Data extracts:
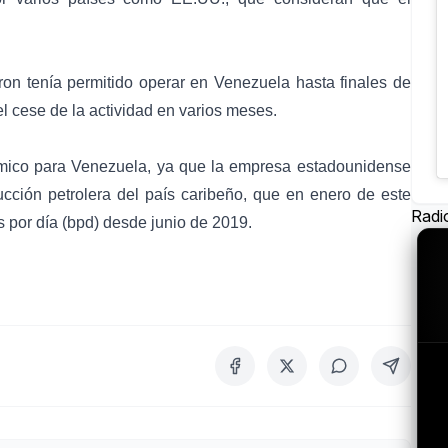
vron tenía permitido operar en Venezuela hasta finales de
el cese de la actividad en varios meses.
mico para Venezuela, ya que la empresa estadounidense
ducción petrolera del país caribeño, que en enero de este
Radi
s por día (bpd) desde junio de 2019.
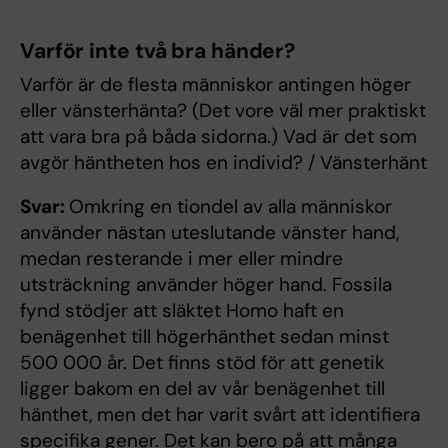
Varför inte två bra händer?
Varför är de flesta människor antingen höger
eller vänsterhänta? (Det vore väl mer praktiskt
att vara bra på båda sidorna.) Vad är det som
avgör häntheten hos en individ? / Vänsterhänt
Svar:
Omkring en tiondel av alla människor
använder nästan uteslutande vänster hand,
medan resterande i mer eller mindre
utsträckning använder höger hand. Fossila
fynd stödjer att släktet Homo haft en
benägenhet till högerhänthet sedan minst
500 000 år. Det finns stöd för att genetik
ligger bakom en del av vår benägenhet till
hänthet, men det har varit svårt att identifiera
specifika gener. Det kan bero på att många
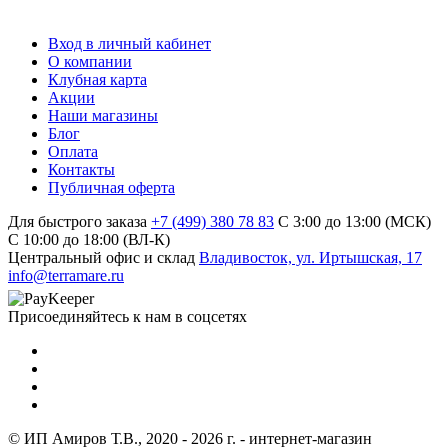
Вход в личный кабинет
О компании
Клубная карта
Акции
Наши магазины
Блог
Оплата
Контакты
Публичная оферта
Для быстрого заказа
+7 (499) 380 78 83
С 3:00 до 13:00 (МСК)
C 10:00 до 18:00 (ВЛ-К)
Центральный офис и склад
Владивосток, ул. Иртышская, 17
info@terramare.ru
Присоединяйтесь к нам в соцсетях
© ИП Амиров Т.В., 2020 - 2026 г. - интернет-магазин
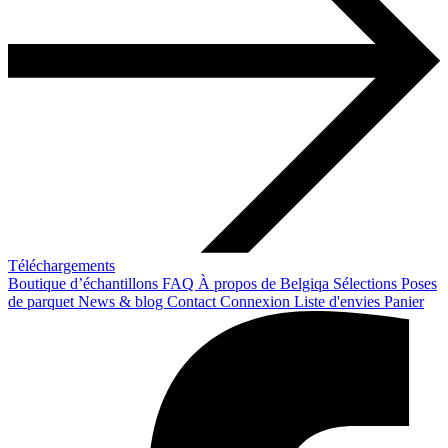
Téléchargements
Boutique d’échantillons
FAQ
À propos de Belgiqa
Sélections
Poses
de parquet
News & blog
Contact
Connexion
Liste d'envies
Panier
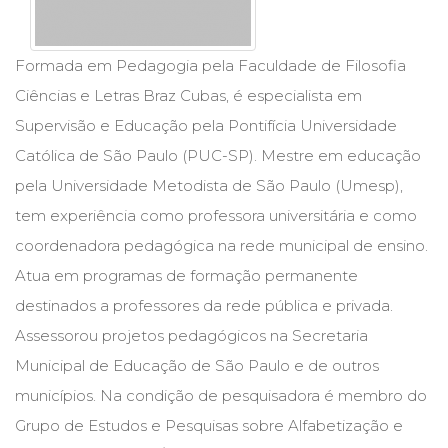
Cinema
(23)
Comportamento
Formada em Pedagogia pela Faculdade de Filosofia
(418)
Ciências e Letras Braz Cubas, é especialista em
Comunicação
Supervisão e Educação pela Pontifícia Universidade
(232)
Corpo
Católica de São Paulo (PUC-SP). Mestre em educação
e
pela Universidade Metodista de São Paulo (Umesp),
Movimento
tem experiência como professora universitária e como
(226)
Crescimento
coordenadora pedagógica na rede municipal de ensino.
Interior
Atua em programas de formação permanente
(222)
destinados a professores da rede pública e privada.
Criatividade
(14)
Assessorou projetos pedagógicos na Secretaria
Culinária,
Municipal de Educação de São Paulo e de outros
Alimentação
(14)
municípios. Na condição de pesquisadora é membro do
Economia,
Grupo de Estudos e Pesquisas sobre Alfabetização e
Negócios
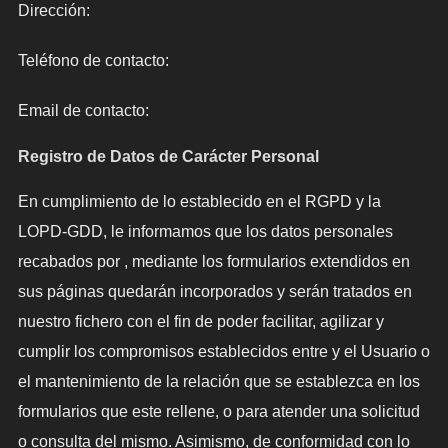
Dirección:
Teléfono de contacto:
Email de contacto:
Registro de Datos de Carácter Personal
En cumplimiento de lo establecido en el RGPD y la
LOPD-GDD, le informamos que los datos personales
recabados por , mediante los formularios extendidos en
sus páginas quedarán incorporados y serán tratados en
nuestro fichero con el fin de poder facilitar, agilizar y
cumplir los compromisos establecidos entre y el Usuario o
el mantenimiento de la relación que se establezca en los
formularios que este rellene, o para atender una solicitud
o consulta del mismo. Asimismo, de conformidad con lo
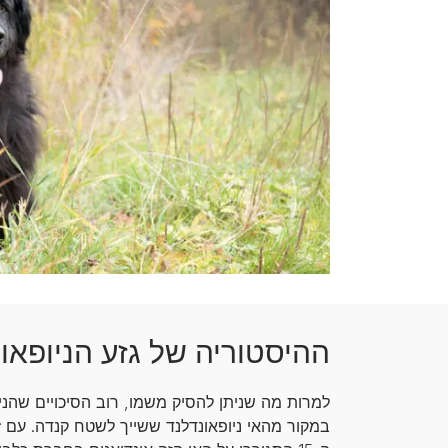
ההיסטוריה של גזע הניופאו
למרות מה שניתן להסיק משמו, רוב הסיכויים שהניו
במקור מהאי ניופאונדלנד ששייך לשטח קנדה. עם 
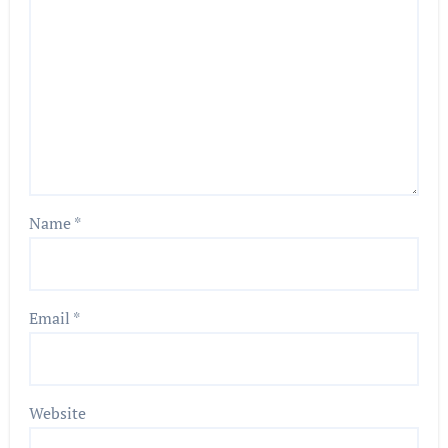
Name
*
Email
*
Website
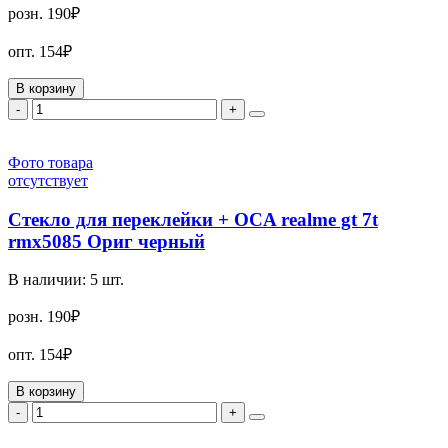
розн.
190₽
опт.
154₽
В корзину
-
+
Фото товара
отсутствует
Стекло для переклейки + OCA realme gt 7t
rmx5085 Ориг черный
В наличии:
5
шт.
розн.
190₽
опт.
154₽
В корзину
-
+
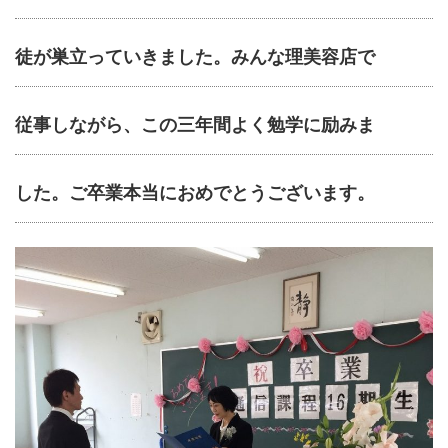
徒が巣立っていきました。みんな理美容店で
従事しながら、この三年間よく勉学に励みま
した。ご卒業本当におめでとうございます。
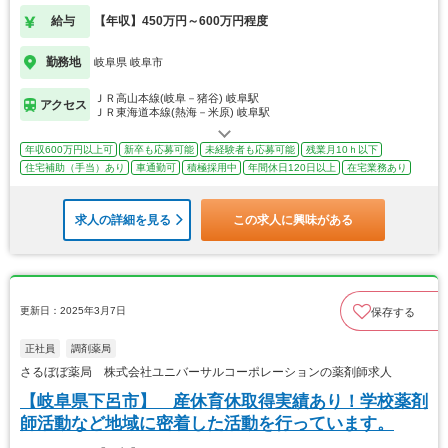
給与
【年収】450万円～600万円程度
勤務地
岐阜県 岐阜市
ＪＲ高山本線(岐阜－猪谷) 岐阜駅
アクセス
ＪＲ東海道本線(熱海－米原) 岐阜駅
年収600万円以上可
新卒も応募可能
未経験者も応募可能
残業月10ｈ以下
住宅補助（手当）あり
車通勤可
積極採用中
年間休日120日以上
在宅業務あり
求人の詳細を見る
この求人に興味がある
更新日：2025年3月7日
保存する
正社員
調剤薬局
さるぼぼ薬局 株式会社ユニバーサルコーポレーションの薬剤師求人
【岐阜県下呂市】 産休育休取得実績あり！学校薬剤
師活動など地域に密着した活動を行っています。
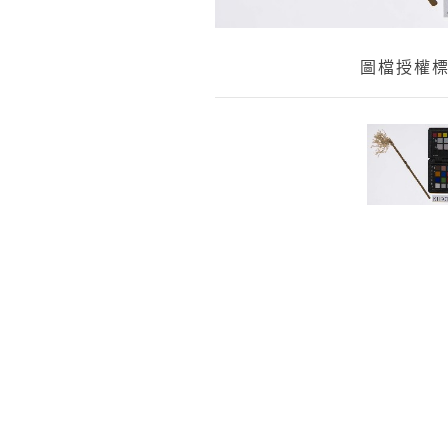
圖檔授權標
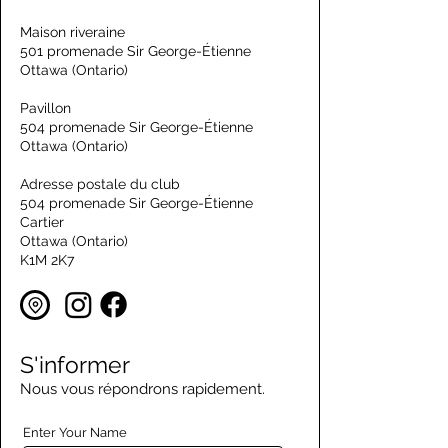
Maison riveraine
501 promenade Sir George-Étienne
Ottawa (Ontario)
Pavillon
504 promenade Sir George-Étienne
Ottawa (Ontario)
Adresse postale du club
504 promenade Sir George-Étienne
Cartier
Ottawa (Ontario)
K1M 2K7
S'informer
Nous vous répondrons rapidement.
Enter Your Name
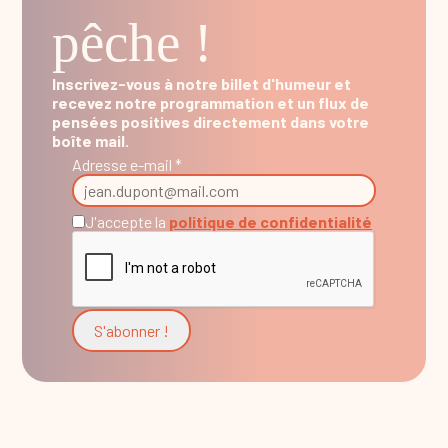
pêche !
Inscrivez-vous à notre billet d'humeur et
recevez notre programmation et un flux de
pensées positives directement dans votre
boîte mail.
Adresse e-mail *
J'accepte la
politique de confidentialité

Problem statement: Look over the data above and show each line that contains "formularios".

Solution to the exercise:
recabados por , mediante los formularios extendidos en
formularios que este rellene, o para atender una solicitud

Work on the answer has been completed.